My numerous conversations with PRC diplomats in the Foreign Ministry as well as China’s embassy in Washington, D.C. during the 1990s and early 2000s confirmed my impression about the extent of Beijing’s mounting annoyance with North Korea.  Despite their efforts to conceal such frustration, it became obvious to me that many mid-level PRC diplomats privately regarded the DPRK as an embarrassment to China.  They seemed to view the Pyongyang regime as an obsolete client that was needlessly complicating the PRC’s ambitions to play a leading economic, diplomatic, and security role in world affairs.

More recently, Xi’s government also seems uneasy about the extent of Pyongyang’s nuclear ambitions as well as some of the DPRK’s other freelancing geostrategic initiatives.  For example, Pyongyang has assisted Vladimir Putin’s government to wage its bloody war in Ukraine.  Indeed, North Korean troops are now direct participants in that meat grinder conflict.  Pyongyang’s involvement complicates Beijing’s multifaceted efforts to facilitate an end to the fighting and gain plaudits around the world for its role as peacemaker.

The United States has missed multiple opportunities over the decades to help wean the DPRK off its excessive security dependence on the PRC – and do so without unduly antagonizing China.  For example, when the Cold War ended, both Beijing and Moscow promptly fulfilled their earlier offers to establish diplomatic relations with South Korea.  Washington, however, found reasons to renege on a similar implied offer to extend diplomatic recognition to the DPRK.

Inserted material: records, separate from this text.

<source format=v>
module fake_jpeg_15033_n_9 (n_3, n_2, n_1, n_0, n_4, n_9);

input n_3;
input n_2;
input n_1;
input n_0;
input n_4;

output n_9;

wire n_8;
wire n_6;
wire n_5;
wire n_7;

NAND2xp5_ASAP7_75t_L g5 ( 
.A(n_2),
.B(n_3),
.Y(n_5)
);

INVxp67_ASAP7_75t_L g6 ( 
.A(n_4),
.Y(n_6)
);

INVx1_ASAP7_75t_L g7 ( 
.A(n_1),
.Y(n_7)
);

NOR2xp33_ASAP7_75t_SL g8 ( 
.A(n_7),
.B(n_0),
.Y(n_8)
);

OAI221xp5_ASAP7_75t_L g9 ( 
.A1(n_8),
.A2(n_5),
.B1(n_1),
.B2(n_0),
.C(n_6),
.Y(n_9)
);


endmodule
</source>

Despite some initial promising symbolic gestures during President Trump’s first administration, U.S. leaders still have made no substantive moves to normalize relations with Pyongyang.  That is a serious mistake.  Washington should give the DPRK economic and diplomatic alternatives to a continued extensive reliance on Beijing.  Kim Jong Un appears to want greater policy choices, as indicated by his recent intense courtship of Moscow.

Exchanging ambassadors, lifting some trade sanctions, offering to pull U.S. troops back from their current positions near the Demilitarized Zone, and tolerating the DPRK’s emergence as a nuclear power, would be relatively low-cost, low-risk ways of easing tensions on the Korean Peninsula.  Such concessions also would reduce Pyongyang’s intense reliance on Beijing’s security shield and pervasive patronage.  Moreover, they would constitute peaceful steps that would be very difficult for PRC leaders to criticize.  Indeed, Trump administration officials could contend that the approach is consistent with the president’s apparent overall willingness to treat China as a benign peer power.

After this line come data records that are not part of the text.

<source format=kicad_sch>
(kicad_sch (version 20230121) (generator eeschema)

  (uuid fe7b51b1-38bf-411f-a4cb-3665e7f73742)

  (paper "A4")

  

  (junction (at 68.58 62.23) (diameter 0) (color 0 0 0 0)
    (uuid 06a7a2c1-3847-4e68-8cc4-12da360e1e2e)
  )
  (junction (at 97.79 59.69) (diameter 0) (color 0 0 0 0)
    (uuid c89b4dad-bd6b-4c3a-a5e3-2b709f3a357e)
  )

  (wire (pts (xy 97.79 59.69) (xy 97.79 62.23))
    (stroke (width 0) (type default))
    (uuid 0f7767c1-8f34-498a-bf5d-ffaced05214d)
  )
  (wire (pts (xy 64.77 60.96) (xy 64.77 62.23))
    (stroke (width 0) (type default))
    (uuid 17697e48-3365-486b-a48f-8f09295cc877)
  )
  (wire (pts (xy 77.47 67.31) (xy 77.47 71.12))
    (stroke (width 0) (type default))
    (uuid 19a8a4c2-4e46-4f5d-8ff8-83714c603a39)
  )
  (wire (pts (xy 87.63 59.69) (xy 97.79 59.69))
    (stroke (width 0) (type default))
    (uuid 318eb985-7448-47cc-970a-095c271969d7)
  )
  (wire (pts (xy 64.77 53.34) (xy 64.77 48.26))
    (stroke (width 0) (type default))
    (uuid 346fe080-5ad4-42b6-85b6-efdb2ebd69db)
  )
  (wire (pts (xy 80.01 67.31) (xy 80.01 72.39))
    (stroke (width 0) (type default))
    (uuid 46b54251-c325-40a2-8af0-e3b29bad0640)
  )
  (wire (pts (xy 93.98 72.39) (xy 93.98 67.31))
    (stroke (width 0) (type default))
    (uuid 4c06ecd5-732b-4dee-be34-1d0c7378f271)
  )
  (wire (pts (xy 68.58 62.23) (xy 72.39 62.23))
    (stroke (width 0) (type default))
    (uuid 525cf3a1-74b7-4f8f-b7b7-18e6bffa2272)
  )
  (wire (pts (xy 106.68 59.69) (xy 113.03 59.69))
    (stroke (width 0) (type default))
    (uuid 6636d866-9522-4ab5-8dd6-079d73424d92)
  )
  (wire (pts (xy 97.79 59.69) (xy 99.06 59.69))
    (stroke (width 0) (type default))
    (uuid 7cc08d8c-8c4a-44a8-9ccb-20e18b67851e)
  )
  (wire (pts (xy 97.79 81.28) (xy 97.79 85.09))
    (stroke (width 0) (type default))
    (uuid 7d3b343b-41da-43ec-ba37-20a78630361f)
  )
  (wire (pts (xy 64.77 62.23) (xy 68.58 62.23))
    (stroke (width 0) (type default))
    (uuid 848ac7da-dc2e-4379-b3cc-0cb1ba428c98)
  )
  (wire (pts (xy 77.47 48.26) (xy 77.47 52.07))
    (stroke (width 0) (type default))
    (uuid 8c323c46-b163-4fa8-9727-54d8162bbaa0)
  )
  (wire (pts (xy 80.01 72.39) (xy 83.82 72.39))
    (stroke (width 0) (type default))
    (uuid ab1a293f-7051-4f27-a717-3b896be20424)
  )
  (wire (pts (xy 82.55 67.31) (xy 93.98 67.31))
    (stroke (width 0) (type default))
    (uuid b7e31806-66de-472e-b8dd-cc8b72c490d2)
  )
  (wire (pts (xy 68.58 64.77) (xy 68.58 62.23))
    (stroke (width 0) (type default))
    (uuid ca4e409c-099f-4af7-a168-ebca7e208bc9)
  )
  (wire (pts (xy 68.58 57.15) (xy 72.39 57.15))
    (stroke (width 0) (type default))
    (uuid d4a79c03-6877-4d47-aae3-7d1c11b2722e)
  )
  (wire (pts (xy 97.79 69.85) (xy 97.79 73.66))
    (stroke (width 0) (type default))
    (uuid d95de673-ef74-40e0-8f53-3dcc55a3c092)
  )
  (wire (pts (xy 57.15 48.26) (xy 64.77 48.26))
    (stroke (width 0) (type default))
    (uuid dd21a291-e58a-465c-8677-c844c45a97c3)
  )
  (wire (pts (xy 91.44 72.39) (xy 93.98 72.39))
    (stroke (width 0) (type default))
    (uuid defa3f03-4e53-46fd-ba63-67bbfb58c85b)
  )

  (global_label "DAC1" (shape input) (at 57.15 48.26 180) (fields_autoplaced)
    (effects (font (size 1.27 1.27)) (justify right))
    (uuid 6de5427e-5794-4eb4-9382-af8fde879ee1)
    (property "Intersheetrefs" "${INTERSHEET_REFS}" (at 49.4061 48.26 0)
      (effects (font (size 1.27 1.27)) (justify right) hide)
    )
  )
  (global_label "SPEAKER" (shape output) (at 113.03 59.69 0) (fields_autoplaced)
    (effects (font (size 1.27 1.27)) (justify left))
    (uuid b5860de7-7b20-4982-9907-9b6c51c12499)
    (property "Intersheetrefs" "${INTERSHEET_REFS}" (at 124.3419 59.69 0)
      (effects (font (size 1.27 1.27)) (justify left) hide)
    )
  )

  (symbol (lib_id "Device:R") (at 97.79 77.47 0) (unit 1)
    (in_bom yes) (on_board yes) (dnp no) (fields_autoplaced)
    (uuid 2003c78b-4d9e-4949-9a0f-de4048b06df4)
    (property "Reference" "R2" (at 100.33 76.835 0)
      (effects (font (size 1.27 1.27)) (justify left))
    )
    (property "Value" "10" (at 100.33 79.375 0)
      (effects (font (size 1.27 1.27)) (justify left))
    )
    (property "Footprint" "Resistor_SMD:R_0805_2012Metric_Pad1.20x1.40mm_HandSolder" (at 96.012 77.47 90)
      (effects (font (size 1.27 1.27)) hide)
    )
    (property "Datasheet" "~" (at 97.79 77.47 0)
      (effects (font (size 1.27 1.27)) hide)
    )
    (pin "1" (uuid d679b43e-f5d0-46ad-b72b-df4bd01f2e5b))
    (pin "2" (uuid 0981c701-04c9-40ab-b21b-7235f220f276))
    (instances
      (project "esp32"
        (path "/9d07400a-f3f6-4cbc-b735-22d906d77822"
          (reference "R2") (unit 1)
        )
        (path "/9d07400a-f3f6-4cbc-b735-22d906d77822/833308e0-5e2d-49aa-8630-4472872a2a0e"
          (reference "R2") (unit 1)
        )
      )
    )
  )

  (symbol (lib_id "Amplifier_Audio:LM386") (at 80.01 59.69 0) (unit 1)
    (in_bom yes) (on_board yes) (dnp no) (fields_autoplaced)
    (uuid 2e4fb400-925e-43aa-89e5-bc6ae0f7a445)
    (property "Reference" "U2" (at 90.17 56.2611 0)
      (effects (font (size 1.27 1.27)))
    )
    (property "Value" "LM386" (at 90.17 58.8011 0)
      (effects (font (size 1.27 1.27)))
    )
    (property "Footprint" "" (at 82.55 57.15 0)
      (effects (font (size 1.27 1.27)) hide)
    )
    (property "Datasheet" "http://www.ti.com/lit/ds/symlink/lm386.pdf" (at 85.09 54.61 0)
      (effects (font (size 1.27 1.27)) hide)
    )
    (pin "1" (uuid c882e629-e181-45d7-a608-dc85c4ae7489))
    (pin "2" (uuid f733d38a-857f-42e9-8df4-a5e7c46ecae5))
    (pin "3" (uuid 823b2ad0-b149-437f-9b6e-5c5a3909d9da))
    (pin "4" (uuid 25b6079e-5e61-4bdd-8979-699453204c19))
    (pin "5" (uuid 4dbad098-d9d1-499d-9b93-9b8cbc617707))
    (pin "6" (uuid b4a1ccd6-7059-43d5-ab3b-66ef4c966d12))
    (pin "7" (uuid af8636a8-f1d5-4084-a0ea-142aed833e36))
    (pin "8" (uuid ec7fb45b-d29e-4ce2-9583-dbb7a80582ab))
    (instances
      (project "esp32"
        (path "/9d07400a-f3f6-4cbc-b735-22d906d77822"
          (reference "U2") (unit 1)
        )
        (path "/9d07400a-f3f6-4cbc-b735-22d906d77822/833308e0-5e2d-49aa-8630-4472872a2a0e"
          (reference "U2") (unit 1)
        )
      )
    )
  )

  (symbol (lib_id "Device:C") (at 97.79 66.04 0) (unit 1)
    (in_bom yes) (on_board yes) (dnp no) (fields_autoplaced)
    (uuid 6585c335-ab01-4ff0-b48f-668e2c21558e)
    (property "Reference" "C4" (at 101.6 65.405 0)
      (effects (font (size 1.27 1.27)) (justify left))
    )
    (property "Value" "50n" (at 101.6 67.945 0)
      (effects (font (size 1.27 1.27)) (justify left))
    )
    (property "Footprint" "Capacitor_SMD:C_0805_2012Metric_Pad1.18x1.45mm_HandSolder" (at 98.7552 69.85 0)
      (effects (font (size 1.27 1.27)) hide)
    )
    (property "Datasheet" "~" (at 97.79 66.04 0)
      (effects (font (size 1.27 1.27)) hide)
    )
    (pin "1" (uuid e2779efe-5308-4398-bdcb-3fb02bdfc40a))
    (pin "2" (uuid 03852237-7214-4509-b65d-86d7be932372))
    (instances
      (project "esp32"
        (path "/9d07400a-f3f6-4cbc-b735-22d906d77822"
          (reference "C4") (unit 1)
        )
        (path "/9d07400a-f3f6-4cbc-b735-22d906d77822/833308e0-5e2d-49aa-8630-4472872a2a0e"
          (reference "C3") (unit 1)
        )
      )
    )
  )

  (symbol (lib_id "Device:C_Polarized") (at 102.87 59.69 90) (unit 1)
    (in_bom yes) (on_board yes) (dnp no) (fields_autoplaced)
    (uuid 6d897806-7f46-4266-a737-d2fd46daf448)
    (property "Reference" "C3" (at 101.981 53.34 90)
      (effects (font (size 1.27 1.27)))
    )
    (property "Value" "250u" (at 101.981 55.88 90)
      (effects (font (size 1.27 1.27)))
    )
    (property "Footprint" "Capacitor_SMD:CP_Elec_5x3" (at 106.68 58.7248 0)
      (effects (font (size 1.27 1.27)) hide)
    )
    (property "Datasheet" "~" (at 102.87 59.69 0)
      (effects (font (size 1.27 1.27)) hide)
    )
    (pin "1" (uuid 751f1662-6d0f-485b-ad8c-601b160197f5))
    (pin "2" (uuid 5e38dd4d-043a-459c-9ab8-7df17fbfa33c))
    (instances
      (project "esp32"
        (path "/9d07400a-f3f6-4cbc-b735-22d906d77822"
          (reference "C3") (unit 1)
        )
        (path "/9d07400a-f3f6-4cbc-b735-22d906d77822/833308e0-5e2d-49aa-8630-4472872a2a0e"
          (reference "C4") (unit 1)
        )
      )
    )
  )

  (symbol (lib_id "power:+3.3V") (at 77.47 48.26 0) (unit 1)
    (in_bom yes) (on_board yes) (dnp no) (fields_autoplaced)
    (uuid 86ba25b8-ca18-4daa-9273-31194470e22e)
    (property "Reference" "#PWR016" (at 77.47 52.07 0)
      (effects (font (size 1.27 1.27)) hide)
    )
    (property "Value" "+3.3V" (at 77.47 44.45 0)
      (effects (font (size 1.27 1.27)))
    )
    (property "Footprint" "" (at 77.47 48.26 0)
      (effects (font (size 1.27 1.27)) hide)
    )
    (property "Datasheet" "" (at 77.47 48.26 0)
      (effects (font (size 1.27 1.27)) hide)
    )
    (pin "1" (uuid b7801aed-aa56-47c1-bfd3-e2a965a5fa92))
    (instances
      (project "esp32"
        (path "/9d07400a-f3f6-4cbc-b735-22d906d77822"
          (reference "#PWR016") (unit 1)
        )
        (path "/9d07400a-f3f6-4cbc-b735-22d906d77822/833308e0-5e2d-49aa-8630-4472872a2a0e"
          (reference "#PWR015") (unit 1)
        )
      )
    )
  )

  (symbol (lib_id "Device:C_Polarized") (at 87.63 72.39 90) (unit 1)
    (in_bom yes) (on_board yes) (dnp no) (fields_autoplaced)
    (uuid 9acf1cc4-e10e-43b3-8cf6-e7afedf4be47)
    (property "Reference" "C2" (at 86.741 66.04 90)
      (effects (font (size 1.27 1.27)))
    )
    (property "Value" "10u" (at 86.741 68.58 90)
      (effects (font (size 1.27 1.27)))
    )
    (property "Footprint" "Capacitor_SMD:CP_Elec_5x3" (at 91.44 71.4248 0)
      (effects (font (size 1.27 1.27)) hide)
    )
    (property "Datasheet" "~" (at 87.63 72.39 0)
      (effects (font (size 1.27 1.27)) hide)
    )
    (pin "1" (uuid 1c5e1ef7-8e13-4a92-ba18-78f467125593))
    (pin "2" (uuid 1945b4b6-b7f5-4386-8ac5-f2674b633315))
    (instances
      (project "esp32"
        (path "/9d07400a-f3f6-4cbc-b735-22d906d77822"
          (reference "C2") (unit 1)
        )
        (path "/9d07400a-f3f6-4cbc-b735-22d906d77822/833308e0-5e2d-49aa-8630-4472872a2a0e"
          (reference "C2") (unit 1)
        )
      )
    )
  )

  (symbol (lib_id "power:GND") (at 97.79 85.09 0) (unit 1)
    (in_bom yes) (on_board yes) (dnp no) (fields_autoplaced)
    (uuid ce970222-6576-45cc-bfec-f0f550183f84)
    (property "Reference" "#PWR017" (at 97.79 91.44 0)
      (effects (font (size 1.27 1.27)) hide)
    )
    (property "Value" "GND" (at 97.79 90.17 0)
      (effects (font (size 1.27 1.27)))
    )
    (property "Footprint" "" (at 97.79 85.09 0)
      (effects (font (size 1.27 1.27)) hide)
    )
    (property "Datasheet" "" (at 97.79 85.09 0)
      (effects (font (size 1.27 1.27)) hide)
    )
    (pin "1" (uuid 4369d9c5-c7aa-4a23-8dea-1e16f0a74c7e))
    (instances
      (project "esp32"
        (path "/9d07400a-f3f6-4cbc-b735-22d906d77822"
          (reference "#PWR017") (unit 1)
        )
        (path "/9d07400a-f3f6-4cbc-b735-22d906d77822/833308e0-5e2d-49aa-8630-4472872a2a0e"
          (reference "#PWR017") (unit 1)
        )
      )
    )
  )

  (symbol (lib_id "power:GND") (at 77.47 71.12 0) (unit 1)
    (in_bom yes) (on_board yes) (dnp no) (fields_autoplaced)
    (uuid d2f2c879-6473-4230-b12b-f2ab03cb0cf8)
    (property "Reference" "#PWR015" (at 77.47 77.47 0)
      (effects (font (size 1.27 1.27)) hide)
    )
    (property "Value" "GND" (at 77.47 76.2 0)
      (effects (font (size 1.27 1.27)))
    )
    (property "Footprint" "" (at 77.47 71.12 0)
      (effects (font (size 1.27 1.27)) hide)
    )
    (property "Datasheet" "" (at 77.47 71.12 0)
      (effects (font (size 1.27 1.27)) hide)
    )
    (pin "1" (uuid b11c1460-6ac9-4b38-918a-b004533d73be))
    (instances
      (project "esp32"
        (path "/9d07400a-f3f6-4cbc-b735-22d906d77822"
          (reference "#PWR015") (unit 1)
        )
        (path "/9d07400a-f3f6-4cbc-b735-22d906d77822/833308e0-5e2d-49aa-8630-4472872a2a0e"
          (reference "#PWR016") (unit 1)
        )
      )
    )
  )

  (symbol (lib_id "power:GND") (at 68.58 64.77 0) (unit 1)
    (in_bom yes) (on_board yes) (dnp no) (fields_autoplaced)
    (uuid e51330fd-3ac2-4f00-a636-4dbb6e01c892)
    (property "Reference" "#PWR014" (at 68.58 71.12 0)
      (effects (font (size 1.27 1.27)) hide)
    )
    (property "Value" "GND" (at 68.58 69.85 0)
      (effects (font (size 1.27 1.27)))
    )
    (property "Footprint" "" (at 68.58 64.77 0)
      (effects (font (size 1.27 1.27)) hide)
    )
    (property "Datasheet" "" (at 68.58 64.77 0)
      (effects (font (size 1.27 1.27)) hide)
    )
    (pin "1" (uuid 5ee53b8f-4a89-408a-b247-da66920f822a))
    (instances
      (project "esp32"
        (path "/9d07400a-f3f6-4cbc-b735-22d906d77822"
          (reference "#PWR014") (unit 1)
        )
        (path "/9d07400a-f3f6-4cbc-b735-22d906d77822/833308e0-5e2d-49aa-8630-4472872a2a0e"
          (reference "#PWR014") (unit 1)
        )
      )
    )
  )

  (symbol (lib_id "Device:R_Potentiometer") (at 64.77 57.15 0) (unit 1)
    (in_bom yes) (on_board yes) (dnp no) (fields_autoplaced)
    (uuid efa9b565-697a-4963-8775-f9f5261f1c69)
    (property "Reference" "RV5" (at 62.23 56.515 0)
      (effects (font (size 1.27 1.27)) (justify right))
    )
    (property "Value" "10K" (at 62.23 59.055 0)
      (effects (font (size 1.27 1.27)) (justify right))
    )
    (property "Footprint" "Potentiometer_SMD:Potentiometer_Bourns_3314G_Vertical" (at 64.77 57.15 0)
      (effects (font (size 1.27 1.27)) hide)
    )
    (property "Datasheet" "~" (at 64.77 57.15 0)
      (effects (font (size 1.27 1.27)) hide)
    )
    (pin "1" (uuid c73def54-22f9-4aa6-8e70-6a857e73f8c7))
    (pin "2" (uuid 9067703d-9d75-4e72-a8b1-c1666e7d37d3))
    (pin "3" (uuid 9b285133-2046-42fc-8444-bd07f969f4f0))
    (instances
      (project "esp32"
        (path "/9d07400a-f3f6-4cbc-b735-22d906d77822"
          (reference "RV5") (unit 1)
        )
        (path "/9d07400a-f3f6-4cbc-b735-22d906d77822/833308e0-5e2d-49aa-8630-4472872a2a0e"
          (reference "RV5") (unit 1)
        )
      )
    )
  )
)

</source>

Dr. Ted Galen Carpenter is a senior fellow at the Randolph Bourne Institute and the Libertarian Institute. He is also a contributing editor to National Security Journal and The American Conservative. He also served in various senior policy positions during a 37-year career at the Cato Institute. Dr. Carpenter is the author of 13 books and more than 1,600 articles on defense, foreign policy and civil liberties issues. His latest book is Unreliable Watchdog: The News Media and U.S. Foreign Policy (2022).